"Reactive programming is an important coding style that evolved from the functional programming world. Reactive code is ideal for processing and connecting realtime streaming data. You can use reactive programming to compose streams into pipelines that cleanly model complex logic with non-blocking operations. Java has excellent reactive support, and one of the most popular reactive Java frameworks is Spring WebFlux."
"To begin, we'll initialize a new application with the Spring command-line tool, which requires that you have Java 17 or 21 installed. There are a few ways to install the Spring CLI, but I like using SDKMan. You can find the instructions for installing SDKMan for your operating system here. Once you have SDKMan installed, you can add the Spring CLI with: $ sdk i springboot. Now the command $ spring --version should work."

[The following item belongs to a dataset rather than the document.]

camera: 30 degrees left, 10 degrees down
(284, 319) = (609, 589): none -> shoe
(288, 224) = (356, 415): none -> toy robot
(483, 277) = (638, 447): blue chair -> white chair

Reactive programming models asynchronous event streams using producers, subscribers, and event handlers to create, process, and combine streams with non-blocking operations. Reactive code suits processing and connecting realtime streaming data and composing streams into pipelines that model complex logic. Spring WebFlux offers an abstraction layer for building reactive web components and supports multiple reactive implementations, with Reactor as the default engine. The Spring command-line tool can initialize new WebFlux applications and requires Java 17 or 21. SDKMan is a common installer for the Spring CLI. The command spring init --dependencies=webflux --build=maven --language=java spring-reactive creates a starter project layout.